__Task prompt__: Restate each entry shown beneath this instruction, keeping its wording intact.

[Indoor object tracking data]
──────────

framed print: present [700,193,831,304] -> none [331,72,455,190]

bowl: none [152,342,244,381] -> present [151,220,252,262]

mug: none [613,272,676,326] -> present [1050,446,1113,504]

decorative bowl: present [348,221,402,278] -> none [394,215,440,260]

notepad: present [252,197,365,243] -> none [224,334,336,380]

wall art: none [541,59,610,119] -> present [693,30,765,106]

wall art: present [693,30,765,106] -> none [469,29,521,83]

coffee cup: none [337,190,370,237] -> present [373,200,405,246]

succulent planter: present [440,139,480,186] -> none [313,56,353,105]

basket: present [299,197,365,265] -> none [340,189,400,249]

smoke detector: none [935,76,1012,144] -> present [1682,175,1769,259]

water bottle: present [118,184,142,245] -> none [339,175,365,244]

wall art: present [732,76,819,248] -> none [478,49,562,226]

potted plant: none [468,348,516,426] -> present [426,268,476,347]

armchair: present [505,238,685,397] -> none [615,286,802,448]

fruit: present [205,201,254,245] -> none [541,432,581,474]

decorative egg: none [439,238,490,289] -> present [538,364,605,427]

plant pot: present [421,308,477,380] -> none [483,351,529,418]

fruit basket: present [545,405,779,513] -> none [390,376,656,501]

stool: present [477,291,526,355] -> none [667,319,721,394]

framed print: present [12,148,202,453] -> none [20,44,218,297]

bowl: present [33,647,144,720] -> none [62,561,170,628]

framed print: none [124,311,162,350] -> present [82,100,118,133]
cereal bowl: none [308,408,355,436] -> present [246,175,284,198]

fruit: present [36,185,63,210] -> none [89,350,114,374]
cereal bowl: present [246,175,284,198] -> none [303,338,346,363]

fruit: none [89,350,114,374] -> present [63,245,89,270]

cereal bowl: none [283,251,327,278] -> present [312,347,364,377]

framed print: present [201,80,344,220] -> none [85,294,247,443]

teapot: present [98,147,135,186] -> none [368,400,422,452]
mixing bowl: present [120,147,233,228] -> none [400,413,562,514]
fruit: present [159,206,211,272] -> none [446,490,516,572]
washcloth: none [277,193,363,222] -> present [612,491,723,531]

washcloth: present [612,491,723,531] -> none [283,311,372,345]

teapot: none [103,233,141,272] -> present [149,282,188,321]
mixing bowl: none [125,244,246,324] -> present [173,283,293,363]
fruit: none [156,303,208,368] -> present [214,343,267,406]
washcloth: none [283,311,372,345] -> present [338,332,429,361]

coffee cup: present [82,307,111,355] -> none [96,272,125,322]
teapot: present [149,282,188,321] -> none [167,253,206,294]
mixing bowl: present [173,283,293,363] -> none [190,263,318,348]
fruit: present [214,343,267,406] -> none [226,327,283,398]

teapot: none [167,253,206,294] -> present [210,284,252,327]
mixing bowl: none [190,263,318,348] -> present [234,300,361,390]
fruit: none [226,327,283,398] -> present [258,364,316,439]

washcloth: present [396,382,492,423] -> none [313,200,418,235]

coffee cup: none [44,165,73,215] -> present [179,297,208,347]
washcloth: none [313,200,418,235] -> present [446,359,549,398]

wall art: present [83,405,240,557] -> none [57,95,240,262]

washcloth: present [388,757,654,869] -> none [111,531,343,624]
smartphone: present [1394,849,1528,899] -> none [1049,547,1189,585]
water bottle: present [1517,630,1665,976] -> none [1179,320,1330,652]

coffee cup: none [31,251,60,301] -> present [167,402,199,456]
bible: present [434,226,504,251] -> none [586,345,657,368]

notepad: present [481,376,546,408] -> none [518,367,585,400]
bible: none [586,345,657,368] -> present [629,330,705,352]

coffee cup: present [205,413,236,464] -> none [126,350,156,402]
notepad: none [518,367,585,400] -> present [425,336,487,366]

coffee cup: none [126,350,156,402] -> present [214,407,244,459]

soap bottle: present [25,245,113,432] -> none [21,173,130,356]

──────────

__Response__:
framed print: present [700,193,831,304] -> none [331,72,455,190]

bowl: none [152,342,244,381] -> present [151,220,252,262]

mug: none [613,272,676,326] -> present [1050,446,1113,504]

decorative bowl: present [348,221,402,278] -> none [394,215,440,260]

notepad: present [252,197,365,243] -> none [224,334,336,380]

wall art: none [541,59,610,119] -> present [693,30,765,106]

wall art: present [693,30,765,106] -> none [469,29,521,83]

coffee cup: none [337,190,370,237] -> present [373,200,405,246]

succulent planter: present [440,139,480,186] -> none [313,56,353,105]

basket: present [299,197,365,265] -> none [340,189,400,249]

smoke detector: none [935,76,1012,144] -> present [1682,175,1769,259]

water bottle: present [118,184,142,245] -> none [339,175,365,244]

wall art: present [732,76,819,248] -> none [478,49,562,226]

potted plant: none [468,348,516,426] -> present [426,268,476,347]

armchair: present [505,238,685,397] -> none [615,286,802,448]

fruit: present [205,201,254,245] -> none [541,432,581,474]

decorative egg: none [439,238,490,289] -> present [538,364,605,427]

plant pot: present [421,308,477,380] -> none [483,351,529,418]

fruit basket: present [545,405,779,513] -> none [390,376,656,501]

stool: present [477,291,526,355] -> none [667,319,721,394]

framed print: present [12,148,202,453] -> none [20,44,218,297]

bowl: present [33,647,144,720] -> none [62,561,170,628]

framed print: none [124,311,162,350] -> present [82,100,118,133]
cereal bowl: none [308,408,355,436] -> present [246,175,284,198]

fruit: present [36,185,63,210] -> none [89,350,114,374]
cereal bowl: present [246,175,284,198] -> none [303,338,346,363]

fruit: none [89,350,114,374] -> present [63,245,89,270]

cereal bowl: none [283,251,327,278] -> present [312,347,364,377]

framed print: present [201,80,344,220] -> none [85,294,247,443]

teapot: present [98,147,135,186] -> none [368,400,422,452]
mixing bowl: present [120,147,233,228] -> none [400,413,562,514]
fruit: present [159,206,211,272] -> none [446,490,516,572]
washcloth: none [277,193,363,222] -> present [612,491,723,531]

washcloth: present [612,491,723,531] -> none [283,311,372,345]

teapot: none [103,233,141,272] -> present [149,282,188,321]
mixing bowl: none [125,244,246,324] -> present [173,283,293,363]
fruit: none [156,303,208,368] -> present [214,343,267,406]
washcloth: none [283,311,372,345] -> present [338,332,429,361]

coffee cup: present [82,307,111,355] -> none [96,272,125,322]
teapot: present [149,282,188,321] -> none [167,253,206,294]
mixing bowl: present [173,283,293,363] -> none [190,263,318,348]
fruit: present [214,343,267,406] -> none [226,327,283,398]

teapot: none [167,253,206,294] -> present [210,284,252,327]
mixing bowl: none [190,263,318,348] -> present [234,300,361,390]
fruit: none [226,327,283,398] -> present [258,364,316,439]

washcloth: present [396,382,492,423] -> none [313,200,418,235]

coffee cup: none [44,165,73,215] -> present [179,297,208,347]
washcloth: none [313,200,418,235] -> present [446,359,549,398]

wall art: present [83,405,240,557] -> none [57,95,240,262]

washcloth: present [388,757,654,869] -> none [111,531,343,624]
smartphone: present [1394,849,1528,899] -> none [1049,547,1189,585]
water bottle: present [1517,630,1665,976] -> none [1179,320,1330,652]

coffee cup: none [31,251,60,301] -> present [167,402,199,456]
bible: present [434,226,504,251] -> none [586,345,657,368]

notepad: present [481,376,546,408] -> none [518,367,585,400]
bible: none [586,345,657,368] -> present [629,330,705,352]

coffee cup: present [205,413,236,464] -> none [126,350,156,402]
notepad: none [518,367,585,400] -> present [425,336,487,366]

coffee cup: none [126,350,156,402] -> present [214,407,244,459]

soap bottle: present [25,245,113,432] -> none [21,173,130,356]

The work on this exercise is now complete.